The SSA’s withholding of benefits from one program to recover fraudulently-obtained payments made under a separate program was not a “recoupment” free from the strictures of the automatic stay. U.S.A. v. Johnson, No. 17-5224 (N.D. Ill. March 12, 2018).
For more than three years John Johnson fraudulently received retirement social security benefits. Upon learning of the fraud, the SSA calculated that he owed almost $58,000 in ill-gotten benefits and penalties and began withholding his legitimate disability benefits. Mr. Johnson filed for chapter 13 bankruptcy and argued that the SSA’s withholding of his disability benefits violated the automatic stay. The bankruptcy court agreed and the SSA appealed.
On appeal, the court distinguished between set-off, where the automatic stay is applicable, and the equitable doctrine of recoupment, where the body of law holds that the automatic stay does not apply. In the case of recoupment, the mutual obligations must arise out of the same transaction. The court offered as an example a transaction in which A buys a truck from B for $1,000 and finds that he has to put $100 into repairs to make the truck usable. A may “recoup” the difference because only one transaction was involved. For set-off, on the other hand, the transactions must be different. For example: A sells B a bicycle for $100 which B never pays. A then buys a truck from B for $1,000 but pays only $900 claiming a set-off of the price of the bicycle. In that case, the mutual obligations arise out of separate transactions.
Having thus established its framework, the court turned to whether the correct standard to apply was the “logical relationship” standard, as endorsed by the SSA, or the “single integrated transaction” standard promoted by Mr.

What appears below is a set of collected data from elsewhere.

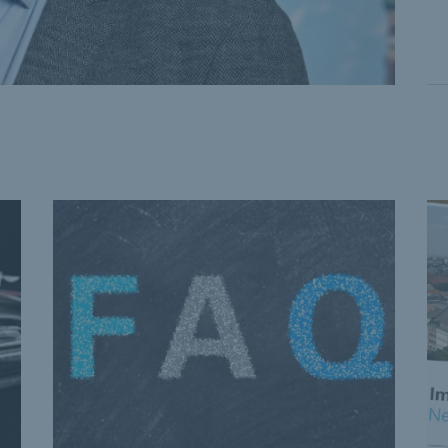
 the previous and next buttons to navigate, and Enter to acti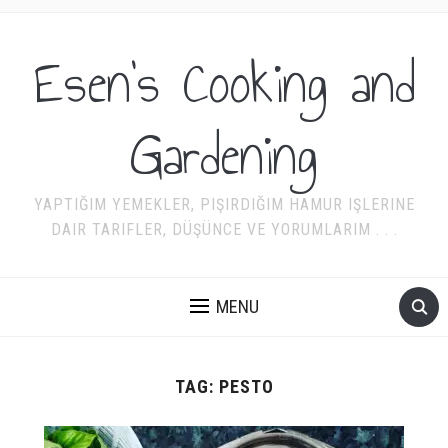
Esen's Cooking and
Gardening
YAPTIĞIM YEMEKLER, PIŞIRDIĞIM HAMUR IŞLERINE
DAIR TARIFLER, DÜŞÜNCE VE YORUMLARIM . . .
MENU
TAG:
PESTO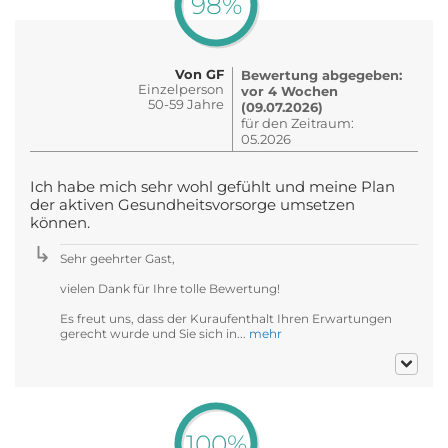
98%
Von GF
Bewertung abgegeben:
Einzelperson
vor 4 Wochen
50-59 Jahre
(09.07.2026)
für den Zeitraum:
05.2026
Ich habe mich sehr wohl gefühlt und meine Plan
der aktiven Gesundheitsvorsorge umsetzen
können.
Sehr geehrter Gast,
vielen Dank für Ihre tolle Bewertung!
Es freut uns, dass der Kuraufenthalt Ihren Erwartungen
gerecht wurde und Sie sich in...
mehr
100%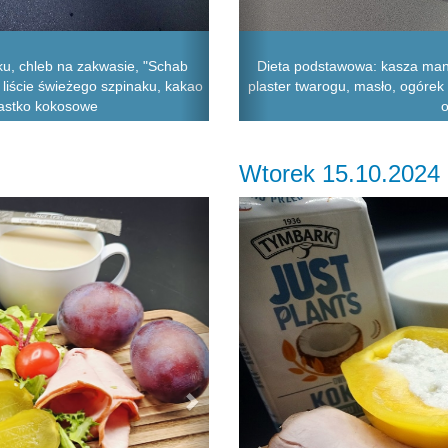
ku, chleb na zakwasie, "Schab
Dieta podstawowa: kasza man
, liście świeżego szpinaku, kakao
plaster twarogu, masło, ogórek 
ciastko kokosowe
o
Wtorek 15.10.2024
Next
Previous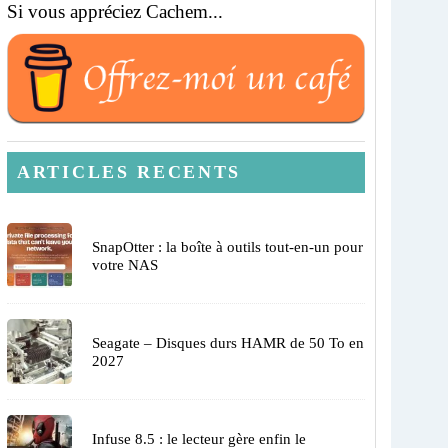
Si vous appréciez Cachem...
ARTICLES RECENTS
SnapOtter : la boîte à outils tout-en-un pour
votre NAS
Seagate – Disques durs HAMR de 50 To en
2027
Infuse 8.5 : le lecteur gère enfin le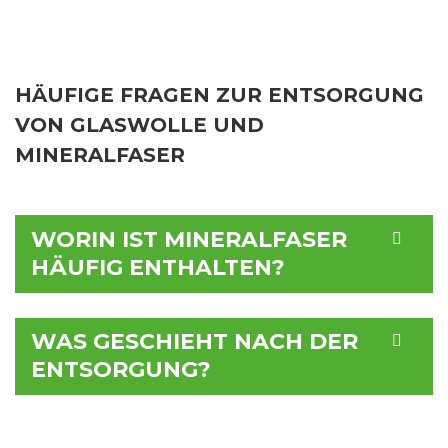
HÄUFIGE FRAGEN ZUR ENTSORGUNG
VON GLASWOLLE UND
MINERALFASER
WORIN IST MINERALFASER
HÄUFIG ENTHALTEN?
WAS GESCHIEHT NACH DER
ENTSORGUNG?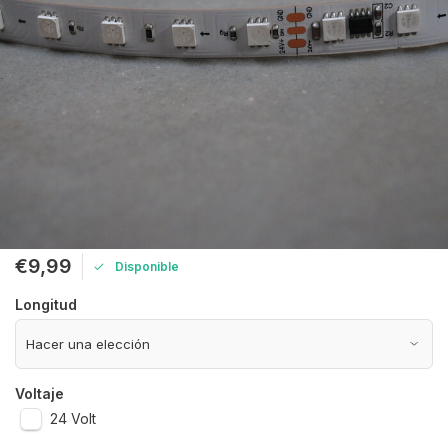
€9,99
Disponible
Longitud
Voltaje
24 Volt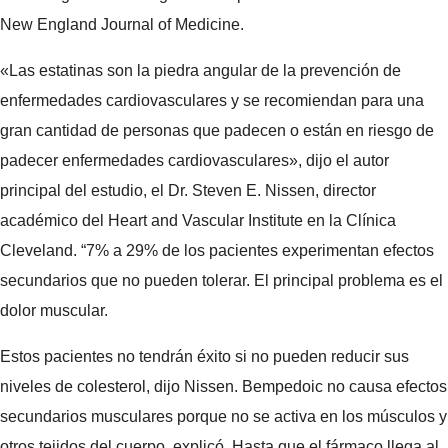
New England Journal of Medicine.
«Las estatinas son la piedra angular de la prevención de
enfermedades cardiovasculares y se recomiendan para una
gran cantidad de personas que padecen o están en riesgo de
padecer enfermedades cardiovasculares», dijo el autor
principal del estudio, el Dr. Steven E. Nissen, director
académico del Heart and Vascular Institute en la Clínica
Cleveland. “7% a 29% de los pacientes experimentan efectos
secundarios que no pueden tolerar. El principal problema es el
dolor muscular.
Estos pacientes no tendrán éxito si no pueden reducir sus
niveles de colesterol, dijo Nissen. Bempedoic no causa efectos
secundarios musculares porque no se activa en los músculos y
otros tejidos del cuerpo, explicó. Hasta que el fármaco llega al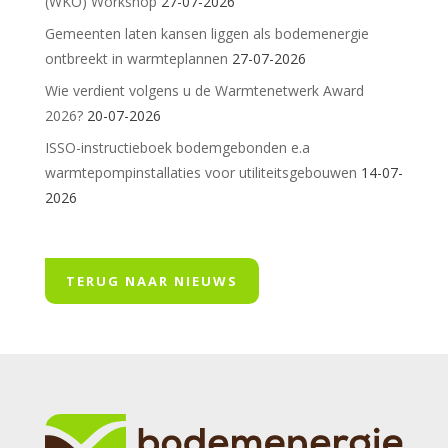
(WKO) Workshop
27-07-2026
Gemeenten laten kansen liggen als bodemenergie
ontbreekt in warmteplannen
27-07-2026
Wie verdient volgens u de Warmtenetwerk Award
2026?
20-07-2026
ISSO-instructieboek bodemgebonden e.a
warmtepompinstallaties voor utiliteitsgebouwen
14-07-
2026
TERUG NAAR NIEUWS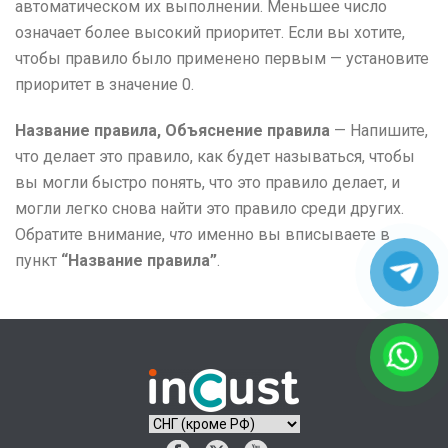
автоматическом их выполнении. Меньшее число
означает более высокий приоритет. Если вы хотите,
чтобы правило было применено первым — установите
приоритет в значение 0.
Название правила, Объяснение правила
— Напишите,
что делает это правило, как будет называться, чтобы
вы могли быстро понять, что это правило делает, и
могли легко снова найти это правило среди других.
Обратите внимание,
что
именно вы вписываете в
пункт
“Название правила”
.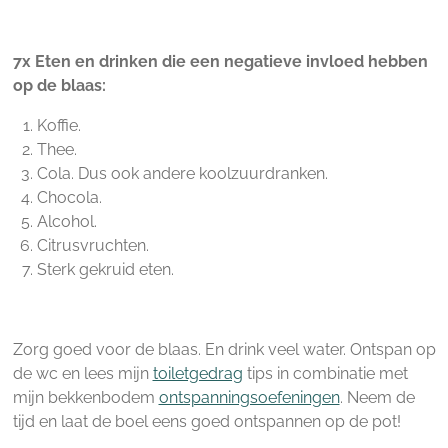
7x Eten en drinken die een negatieve invloed hebben
op de blaas:
Koffie.
Thee.
Cola. Dus ook andere koolzuurdranken.
Chocola.
Alcohol.
Citrusvruchten.
Sterk gekruid eten.
Zorg goed voor de blaas. En drink veel water. Ontspan op
de wc en lees mijn
toiletgedrag
tips in combinatie met
mijn bekkenbodem
ontspanningsoefeningen
. Neem de
tijd en laat de boel eens goed ontspannen op de pot!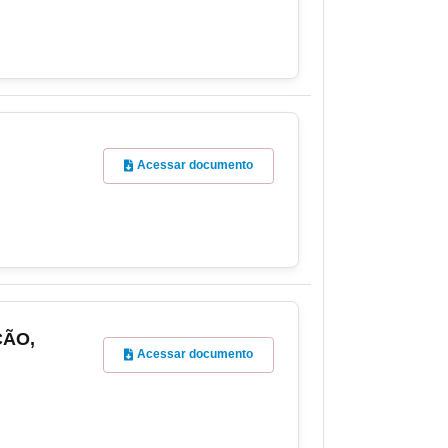
Acessar documento
ÇÃO,
Acessar documento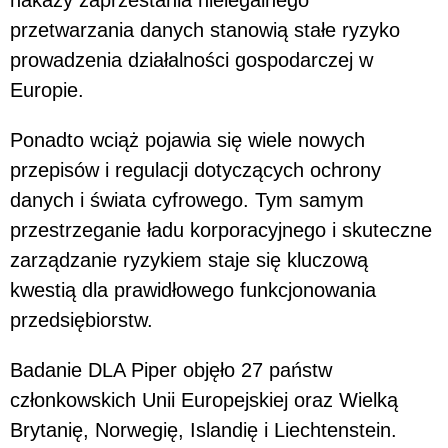
nakazy zaprzestania nielegalnego
przetwarzania danych stanowią stałe ryzyko
prowadzenia działalności gospodarczej w
Europie.
Ponadto wciąż pojawia się wiele nowych
przepisów i regulacji dotyczących ochrony
danych i świata cyfrowego. Tym samym
przestrzeganie ładu korporacyjnego i skuteczne
zarządzanie ryzykiem staje się kluczową
kwestią dla prawidłowego funkcjonowania
przedsiębiorstw.
Badanie DLA Piper objęło 27 państw
członkowskich Unii Europejskiej oraz Wielką
Brytanię, Norwegię, Islandię i Liechtenstein.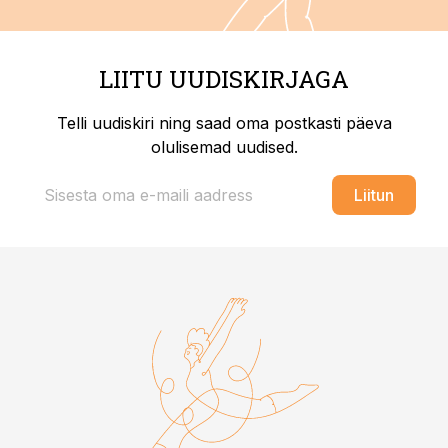
LIITU UUDISKIRJAGA
Telli uudiskiri ning saad oma postkasti päeva
olulisemad uudised.
Liitun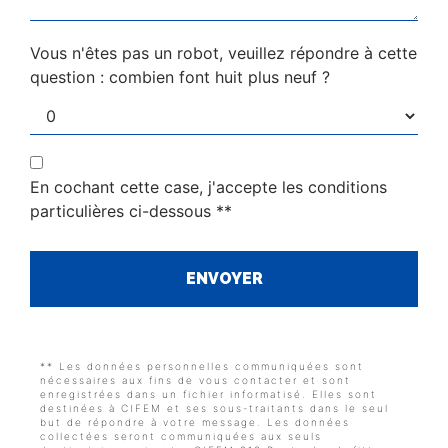
Vous n'êtes pas un robot, veuillez répondre à cette
question : combien font huit plus neuf ?
En cochant cette case, j'accepte les conditions
particulières ci-dessous **
ENVOYER
** Les données personnelles communiquées sont
nécessaires aux fins de vous contacter et sont
enregistrées dans un fichier informatisé. Elles sont
destinées à CIFEM et ses sous-traitants dans le seul
but de répondre à votre message. Les données
collectées seront communiquées aux seuls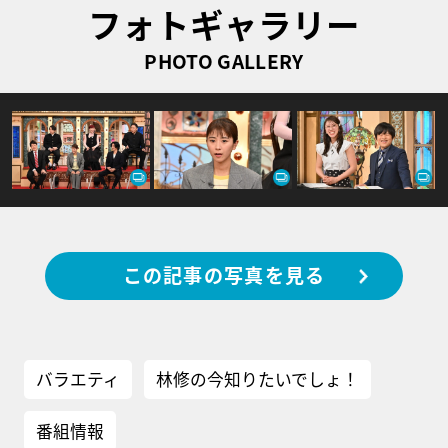
フォトギャラリー
PHOTO GALLERY
この記事の写真を見る
バラエティ
林修の今知りたいでしょ！
番組情報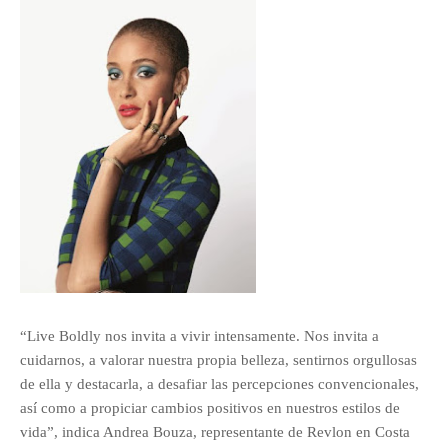
“Live Boldly nos invita a vivir intensamente. Nos invita a
cuidarnos, a valorar nuestra propia belleza, sentirnos orgullosas
de ella y destacarla, a desafiar las percepciones convencionales,
así como a propiciar cambios positivos en nuestros estilos de
vida”, indica Andrea Bouza, representante de Revlon en Costa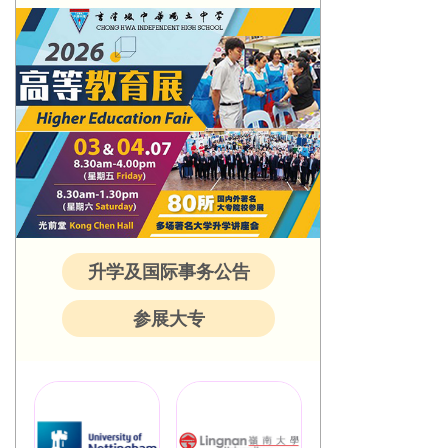
升学及国际事务公告
参展大专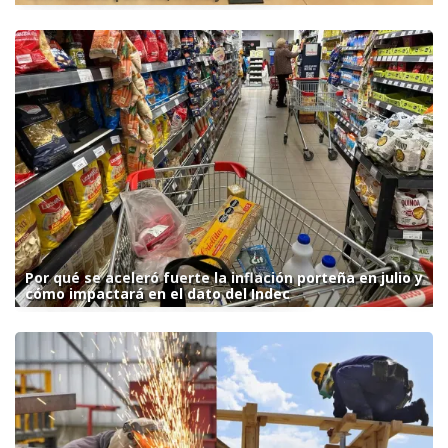
Por qué se aceleró fuerte la inflación porteña en julio y
cómo impactará en el dato del Indec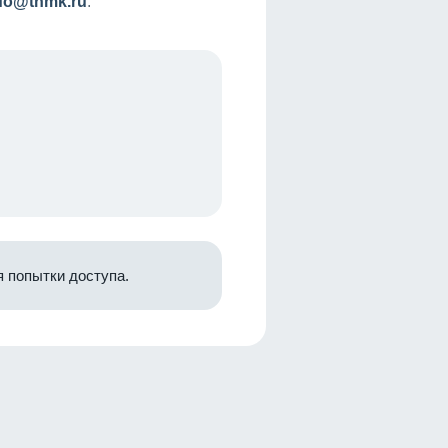
nfo@tnmk.ru
.
 попытки доступа.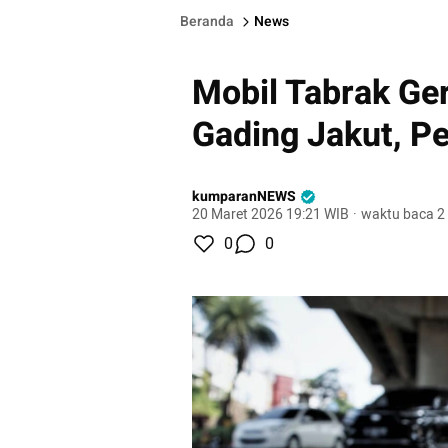
Beranda
News
Mobil Tabrak Ge
Gading Jakut, P
kumparanNEWS
20 Maret 2026 19:21 WIB
·
waktu baca 2
0
0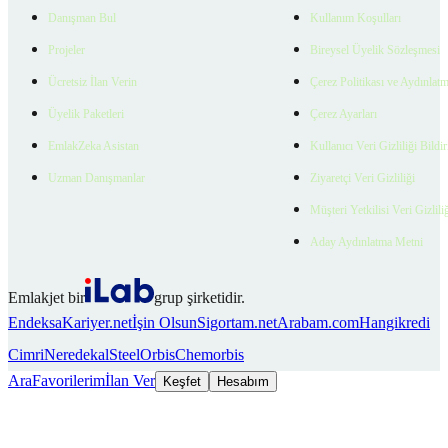
Danışman Bul
Kullanım Koşulları
Projeler
Bireysel Üyelik Sözleşmesi
Ücretsiz İlan Verin
Çerez Politikası ve Aydınlat
Üyelik Paketleri
Çerez Ayarları
EmlakZeka Asistan
Kullanıcı Veri Gizliliği Bildi
Uzman Danışmanlar
Ziyaretçi Veri Gizliliği
Müşteri Yetkilisi Veri Gizlili
Aday Aydınlatma Metni
Emlakjet bir
grup şirketidir.
Endeksa
Kariyer.net
İşin Olsun
Sigortam.net
Arabam.com
Hangikredi
Cimri
Neredekal
SteelOrbis
Chemorbis
Ara
Favorilerim
İlan Ver
Keşfet
Hesabım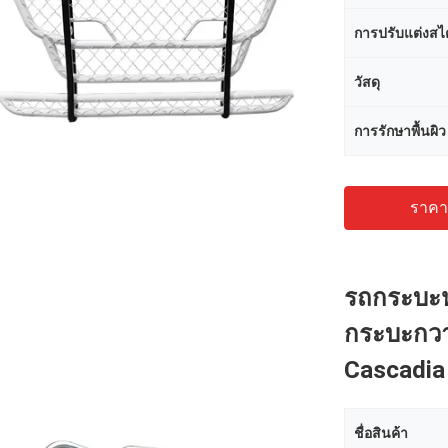
การปรับแต่งสไ
วัสดุ
การรักษาพื้นผิว
ราคาถ
รถกระบะห
กระบะกวาง
Cascadia 
ชื่อสินค้า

Johnson. The court noted that the Seventh Circuit had not yet made a determination as to the correct standard then dodged resolution of the question by finding that the SSA’s withholding of Mr. Johnson’s disability benefits was not a recoupment under either standard.
The court turned to the two programs involved. Mr. Johnson’s debt arose out of his fraudulent acquisition of retirement benefits funded by the Federal Old-Age and Survivors Insurance Trust Fund, 42 U.S.C. § 401, and was fixed when the SSA discovered the fraud. On the other hand, the disability benefits owed to Mr. Johnson were funded by congressional appropriation under 42 U.S.C. § 1381. The amount the SSA owed to Mr. Johnson under this statute was variable depending on ongoing statutory calculations. The court found that, based on this statutory construct, the mutual obligations did not arise out of the same transaction and were not logically related as is necessary for a finding of recoupment.
The court found that its conclusion harmonized with decisions in the First, Ninth, and D.C. Circuits in which the courts found that withholding Medicare benefits from later claims to repay earlier overpayments was “logically related” because the broad Medicare construct contemplated flexibility in payments over distinct payment instances. In this case, there was no connection between Mr. Johnson’s entitlement (or lack thereof) to retirement benefits and his entitlement to disability benefits.
The court found that the existence of a statutory justification for the SSA’s withholding benefits from one program to counter an overpayment in another did not change its analysis: the two benefit transactions had no logical relationship. In so finding, the court disagreed with In re Wernick, No. 16-cv-5313, 2016 WL 7212508 (N.D. Ill. Dec. 13, 2016).
The court concluded, therefore, that the bankruptcy court correctly held that the SSA’s withholding of Mr. Johnson’s disability benefits was prohibited by the automatic stay.